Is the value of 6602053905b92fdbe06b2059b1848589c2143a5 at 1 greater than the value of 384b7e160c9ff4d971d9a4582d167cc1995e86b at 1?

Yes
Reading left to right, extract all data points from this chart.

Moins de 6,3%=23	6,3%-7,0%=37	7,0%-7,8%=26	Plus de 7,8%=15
◆ ◆ ◆ ◆
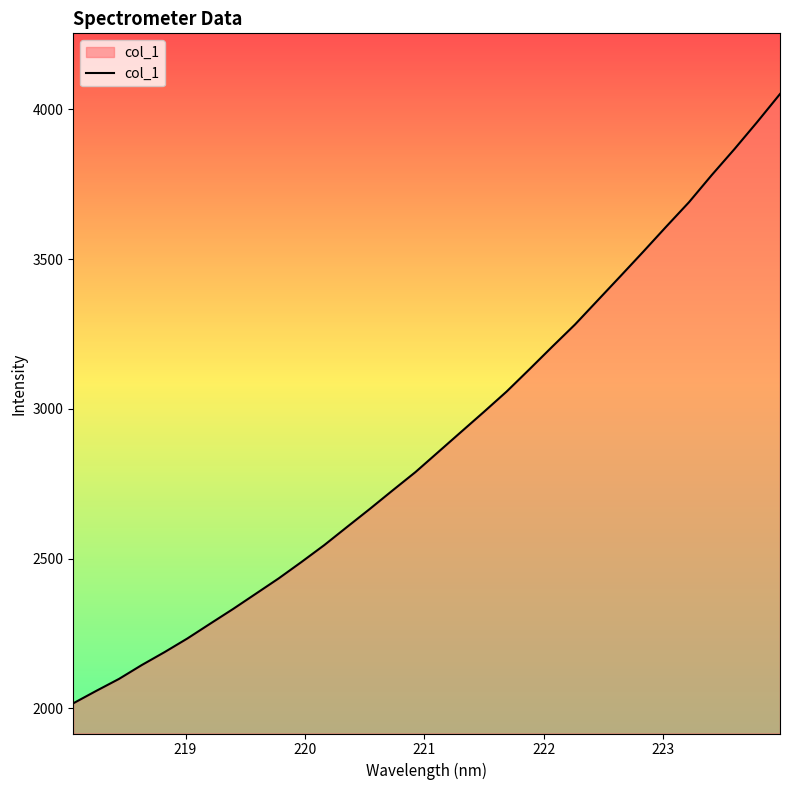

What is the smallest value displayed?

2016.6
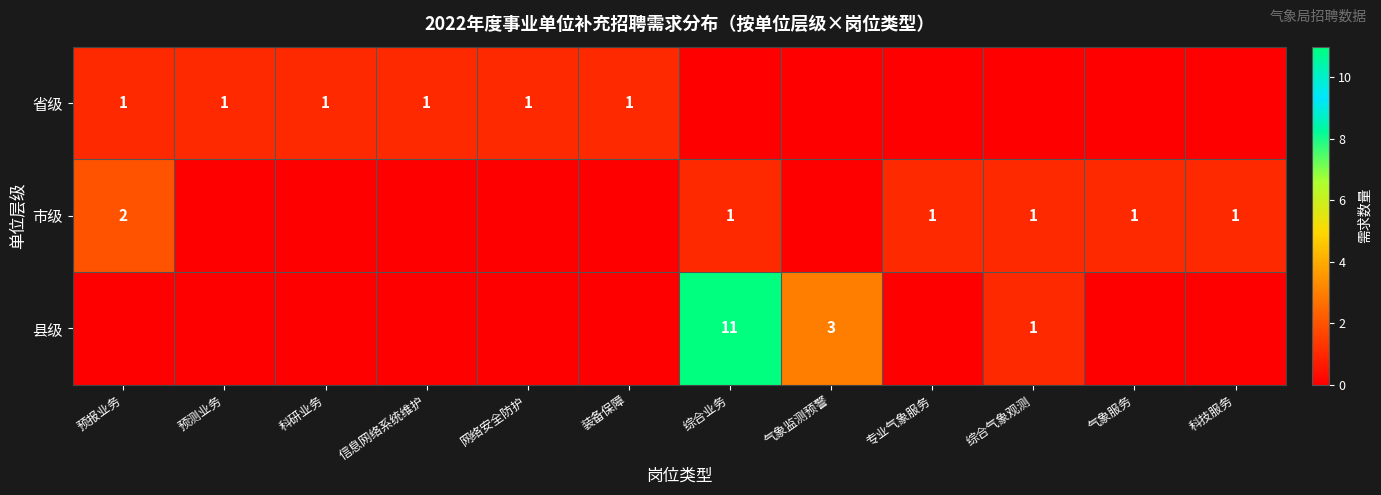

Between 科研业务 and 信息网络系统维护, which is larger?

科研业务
◆ ◆ ◆ ◆
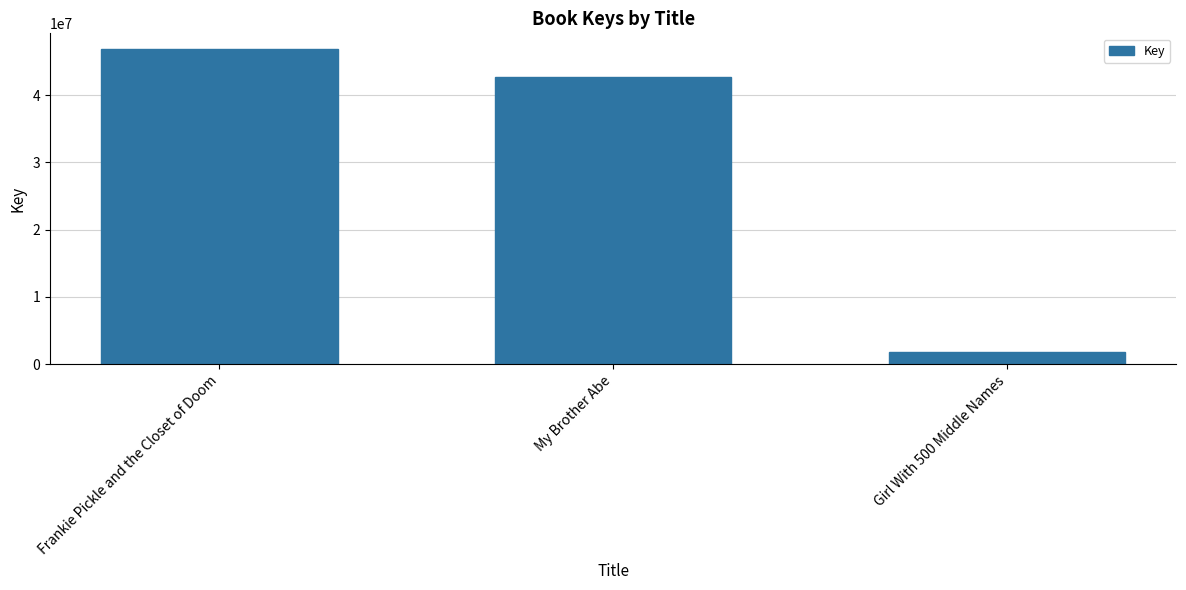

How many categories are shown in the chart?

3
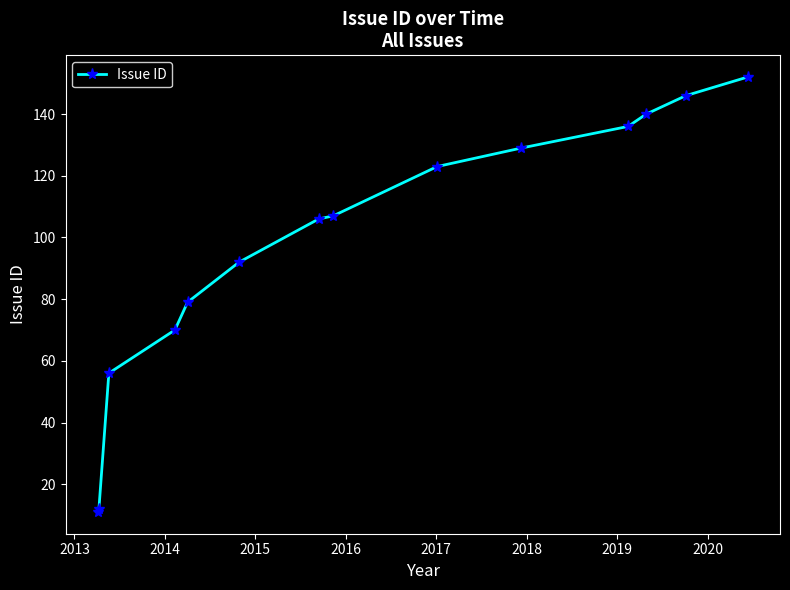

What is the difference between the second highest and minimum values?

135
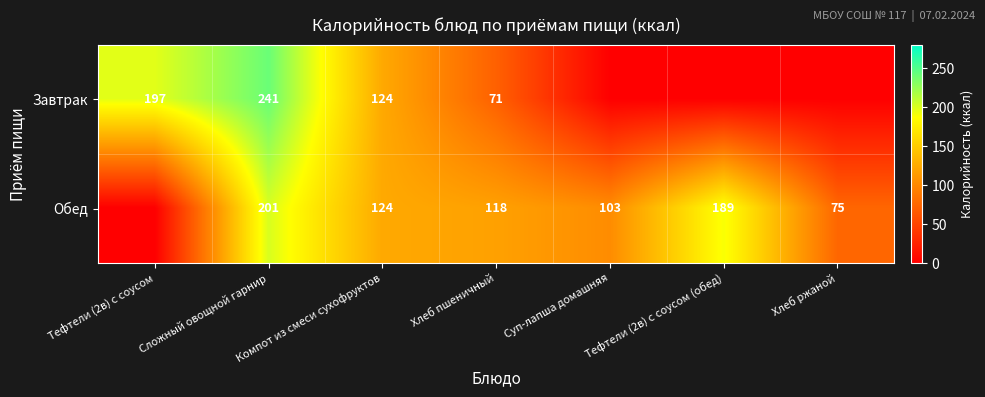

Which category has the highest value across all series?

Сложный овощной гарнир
◆ ◆ ◆ ◆
Task item:
Copy every line of the records that contains the word "What". Matches must have the same capitalization.

Exercise answer:
What is the smallest value displayed?
What is the difference between the second highest and minimum values?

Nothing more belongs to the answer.